Reputation: 4352
I have a .csv
file with both string and integer - containing columns. I need to use numpy.loadtxt
method to import the matrix formed from the specified columns. How can I do that? Right now I am trying to do the following:
data = np.loadtxt(open(path_to_data, "rb"), delimiter=",", skiprows=1, usecols=[1:])
Basically trying to read all columns but first, but it is giving an error:
SyntaxError: invalid syntax
Because such syntax is not allowed: usecols=[1:]
Upvotes: 1
Views: 13539
Reputation: 3727
Instead of asking numpy.loadtxt()
to select columns, simply load them all and then slice the resulting array to remove the 1st column:
data = np.loadtxt(open(path_to_data, "rb"), delimiter=",", skiprows=1)[:,1:]
Then you don't need to know the value of n
i.e. the number of columns and everything is on one line.

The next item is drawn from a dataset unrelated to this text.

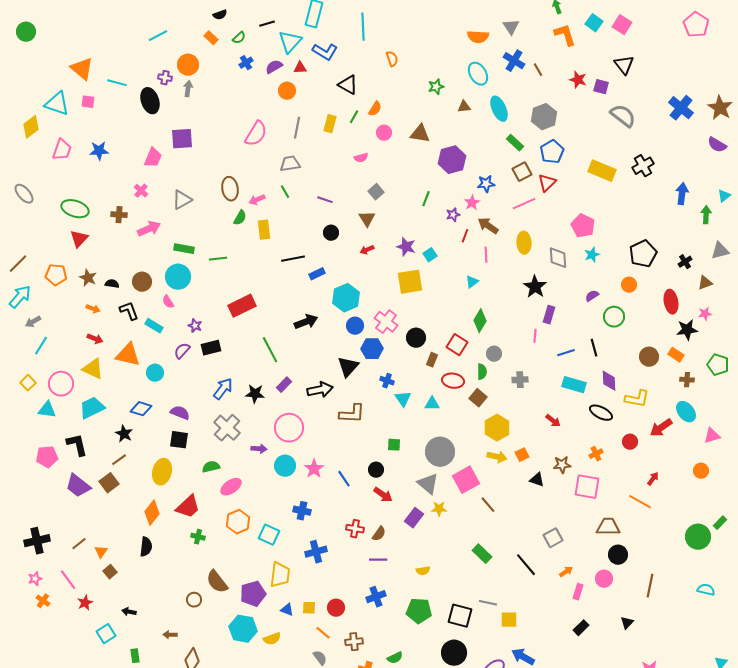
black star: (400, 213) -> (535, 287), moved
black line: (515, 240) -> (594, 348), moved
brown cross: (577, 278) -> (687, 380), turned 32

If you have a problem with converting strings to floats, you can then convert the dtype
e.g.
data = data.astype('float64')
Upvotes: 1
Reputation: 231385
This is the syntax error:
In [153]: [1:]
File "<ipython-input-153-4bac19319341>", line 1
[1:]
^
SyntaxError: invalid syntax
It's not specific to loadtxt
.
Use
data = np.loadtxt(open(path_to_data, "rb"), delimiter=",", skiprows=1, usecols=np.arange(1,n))
where n
is the total number of columns.
usecols : int or sequence, optional
Which columns to read, with 0 being the first. For example,
``usecols = (1,4,5)`` will extract the 2nd, 5th and 6th columns.
The default, None, results in all columns being read.
If you don't know n
, and don't want to use a preliminary file read to determine it, genfromtxt
might be easier.
data = np.genfromtxt(..., delimiter=',', skiprows=1)
should load all columns, putting nan
where it can't convert the string into float. If those nan
are all in the first column, then
data = data[:,1:]
should give you all but the first column.
genfromtxt
is a little more forgiving when it comes to converting strings to floats.
Upvotes: 3